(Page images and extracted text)
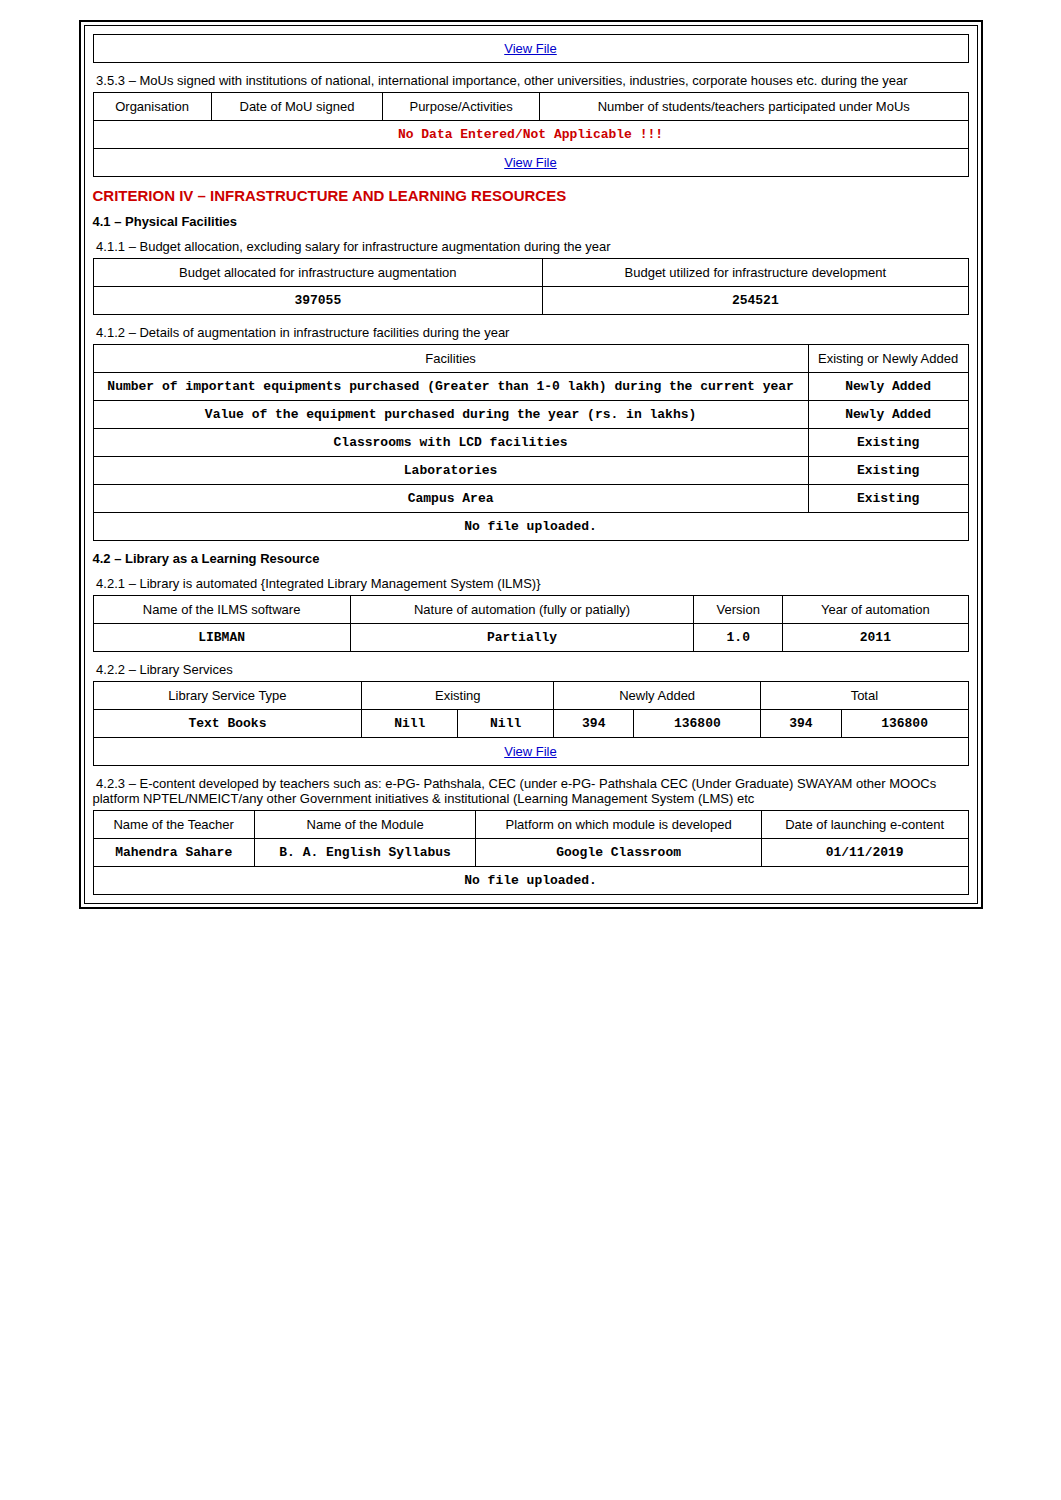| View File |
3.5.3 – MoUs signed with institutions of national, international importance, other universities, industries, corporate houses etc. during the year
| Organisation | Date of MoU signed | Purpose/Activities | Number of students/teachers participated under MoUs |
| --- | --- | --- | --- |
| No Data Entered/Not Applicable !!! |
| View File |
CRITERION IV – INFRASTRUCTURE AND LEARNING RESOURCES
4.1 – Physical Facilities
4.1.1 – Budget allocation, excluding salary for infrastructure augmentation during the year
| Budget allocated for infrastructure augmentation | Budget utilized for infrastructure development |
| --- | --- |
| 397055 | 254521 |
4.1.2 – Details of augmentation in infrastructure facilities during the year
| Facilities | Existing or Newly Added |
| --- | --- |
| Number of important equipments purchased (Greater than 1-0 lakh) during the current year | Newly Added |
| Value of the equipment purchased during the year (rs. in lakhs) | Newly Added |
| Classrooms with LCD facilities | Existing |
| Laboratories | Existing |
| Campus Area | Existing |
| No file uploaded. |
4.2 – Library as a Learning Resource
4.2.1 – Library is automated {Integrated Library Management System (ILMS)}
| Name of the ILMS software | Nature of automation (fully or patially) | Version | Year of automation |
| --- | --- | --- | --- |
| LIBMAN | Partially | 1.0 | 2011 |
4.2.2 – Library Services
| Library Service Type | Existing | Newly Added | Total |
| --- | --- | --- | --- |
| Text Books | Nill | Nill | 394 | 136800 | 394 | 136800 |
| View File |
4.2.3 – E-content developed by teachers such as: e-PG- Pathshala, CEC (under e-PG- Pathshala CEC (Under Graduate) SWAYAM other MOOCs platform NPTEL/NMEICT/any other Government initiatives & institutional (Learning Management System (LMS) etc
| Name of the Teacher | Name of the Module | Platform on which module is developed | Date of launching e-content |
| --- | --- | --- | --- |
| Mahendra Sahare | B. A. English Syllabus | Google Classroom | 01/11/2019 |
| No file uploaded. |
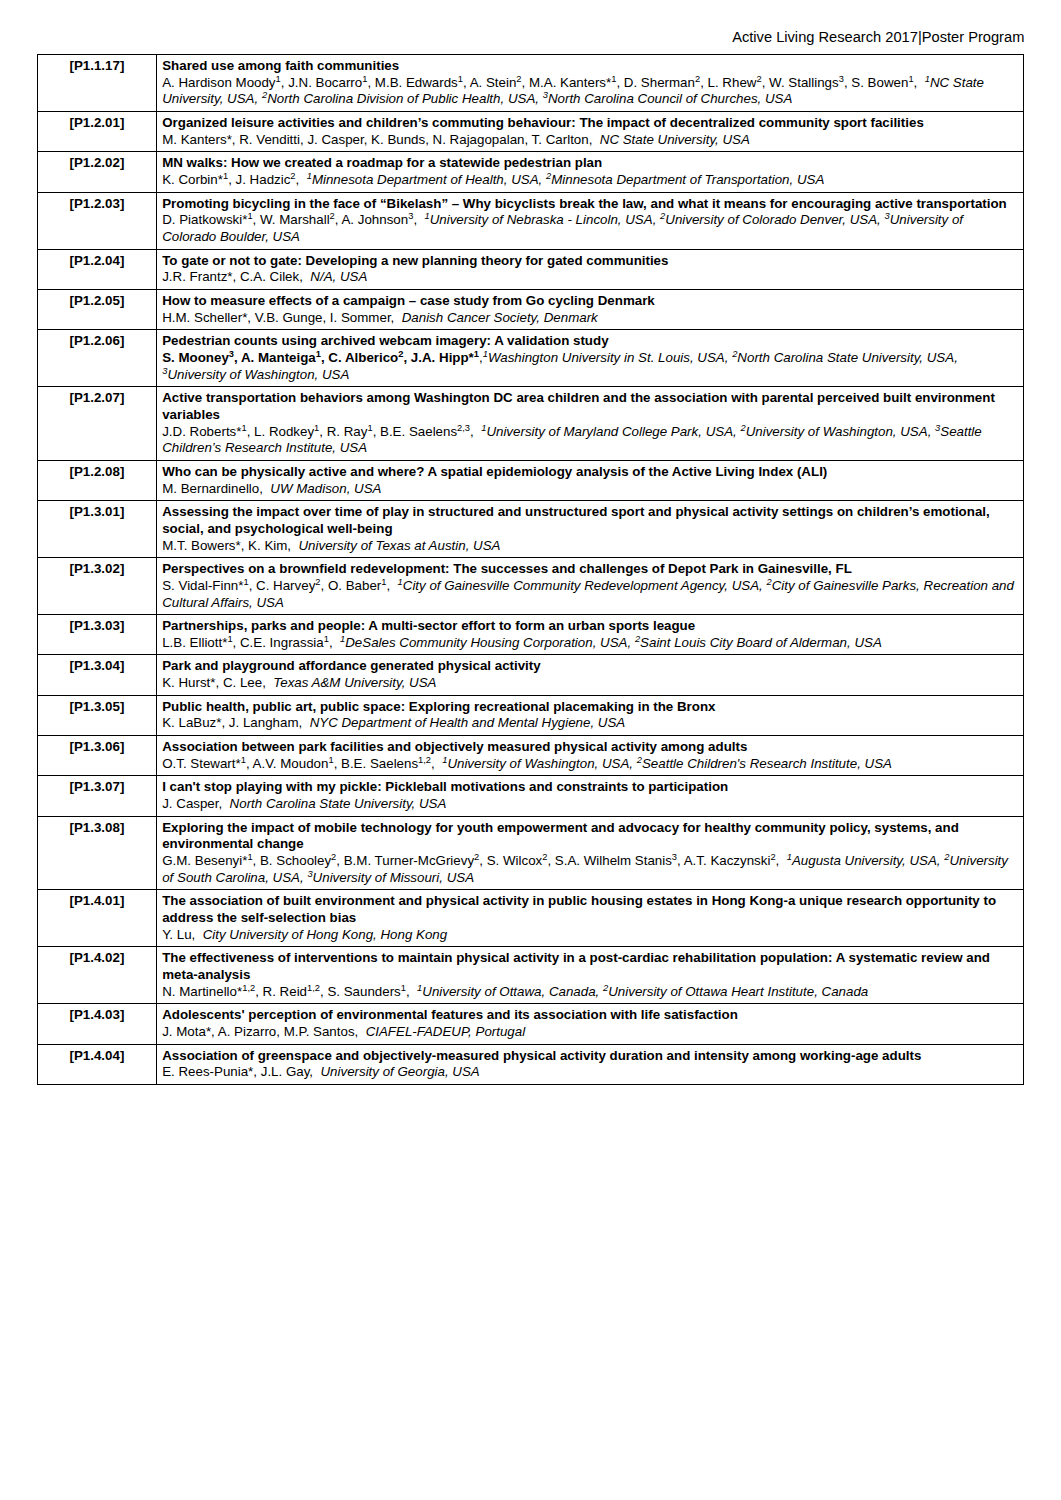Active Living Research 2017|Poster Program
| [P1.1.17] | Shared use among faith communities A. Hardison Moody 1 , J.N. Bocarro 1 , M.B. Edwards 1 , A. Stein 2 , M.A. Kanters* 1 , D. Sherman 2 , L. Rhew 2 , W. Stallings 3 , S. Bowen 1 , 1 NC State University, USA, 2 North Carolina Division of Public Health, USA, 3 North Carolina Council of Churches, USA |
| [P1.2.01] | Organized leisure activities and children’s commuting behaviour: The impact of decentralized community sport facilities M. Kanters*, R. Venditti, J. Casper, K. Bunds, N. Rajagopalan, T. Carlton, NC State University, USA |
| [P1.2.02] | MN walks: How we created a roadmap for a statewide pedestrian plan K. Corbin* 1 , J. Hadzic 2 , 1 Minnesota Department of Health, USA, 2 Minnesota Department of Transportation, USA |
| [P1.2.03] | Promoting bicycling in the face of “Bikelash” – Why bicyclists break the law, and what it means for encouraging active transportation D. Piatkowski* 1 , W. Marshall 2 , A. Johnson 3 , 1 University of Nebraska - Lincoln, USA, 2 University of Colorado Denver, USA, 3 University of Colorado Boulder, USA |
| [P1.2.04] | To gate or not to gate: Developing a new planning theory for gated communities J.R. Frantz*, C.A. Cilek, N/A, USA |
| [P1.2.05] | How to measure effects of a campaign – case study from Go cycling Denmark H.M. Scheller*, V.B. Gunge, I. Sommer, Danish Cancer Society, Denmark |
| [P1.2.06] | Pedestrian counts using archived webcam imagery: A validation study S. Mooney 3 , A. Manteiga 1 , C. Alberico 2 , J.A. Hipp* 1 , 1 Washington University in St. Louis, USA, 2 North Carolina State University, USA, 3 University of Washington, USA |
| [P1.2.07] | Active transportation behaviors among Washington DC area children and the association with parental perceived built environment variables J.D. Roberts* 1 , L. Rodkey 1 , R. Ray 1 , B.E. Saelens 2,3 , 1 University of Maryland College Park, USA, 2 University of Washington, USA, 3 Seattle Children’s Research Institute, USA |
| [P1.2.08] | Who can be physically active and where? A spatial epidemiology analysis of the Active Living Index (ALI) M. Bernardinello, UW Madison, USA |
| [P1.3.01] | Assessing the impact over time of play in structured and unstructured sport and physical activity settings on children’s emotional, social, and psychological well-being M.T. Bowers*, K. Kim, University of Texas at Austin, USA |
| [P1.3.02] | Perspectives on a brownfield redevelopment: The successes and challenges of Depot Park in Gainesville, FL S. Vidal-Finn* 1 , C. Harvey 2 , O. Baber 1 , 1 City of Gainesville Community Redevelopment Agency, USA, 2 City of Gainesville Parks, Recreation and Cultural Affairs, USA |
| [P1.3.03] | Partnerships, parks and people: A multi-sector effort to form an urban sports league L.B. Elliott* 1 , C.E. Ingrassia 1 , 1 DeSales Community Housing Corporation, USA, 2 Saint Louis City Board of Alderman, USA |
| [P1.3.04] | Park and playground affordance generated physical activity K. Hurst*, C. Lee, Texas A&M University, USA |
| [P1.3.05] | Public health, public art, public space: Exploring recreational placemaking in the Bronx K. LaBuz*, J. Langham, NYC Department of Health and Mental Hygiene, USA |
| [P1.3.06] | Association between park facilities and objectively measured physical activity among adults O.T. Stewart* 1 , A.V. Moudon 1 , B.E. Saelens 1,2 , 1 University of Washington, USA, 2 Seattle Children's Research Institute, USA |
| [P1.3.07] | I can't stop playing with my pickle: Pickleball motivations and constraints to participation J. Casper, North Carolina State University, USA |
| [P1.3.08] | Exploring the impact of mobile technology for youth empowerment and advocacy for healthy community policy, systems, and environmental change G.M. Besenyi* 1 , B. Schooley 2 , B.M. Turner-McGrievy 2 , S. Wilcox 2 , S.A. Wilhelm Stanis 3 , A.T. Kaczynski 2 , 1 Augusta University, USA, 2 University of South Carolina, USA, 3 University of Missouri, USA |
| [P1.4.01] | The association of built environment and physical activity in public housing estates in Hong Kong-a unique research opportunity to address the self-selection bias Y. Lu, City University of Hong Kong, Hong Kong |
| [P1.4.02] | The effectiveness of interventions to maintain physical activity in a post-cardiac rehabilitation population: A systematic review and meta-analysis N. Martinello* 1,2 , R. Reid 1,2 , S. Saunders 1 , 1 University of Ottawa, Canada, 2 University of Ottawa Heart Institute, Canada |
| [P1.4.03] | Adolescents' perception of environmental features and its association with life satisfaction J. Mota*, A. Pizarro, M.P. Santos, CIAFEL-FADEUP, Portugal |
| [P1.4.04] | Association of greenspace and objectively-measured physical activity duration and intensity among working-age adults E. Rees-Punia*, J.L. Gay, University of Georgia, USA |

**Task description**. Which lines in the records above hold the string "Management"? Copy each of them.

**Your response**.
4.2.1 – Library is automated {Integrated Library Management System (ILMS)}
4.2.3 – E-content developed by teachers such as: e-PG- Pathshala, CEC (under e-PG- Pathshala CEC (Under Graduate) SWAYAM other MOOCs platform NPTEL/NMEICT/any other Government initiatives & institutional (Learning Management System (LMS) etc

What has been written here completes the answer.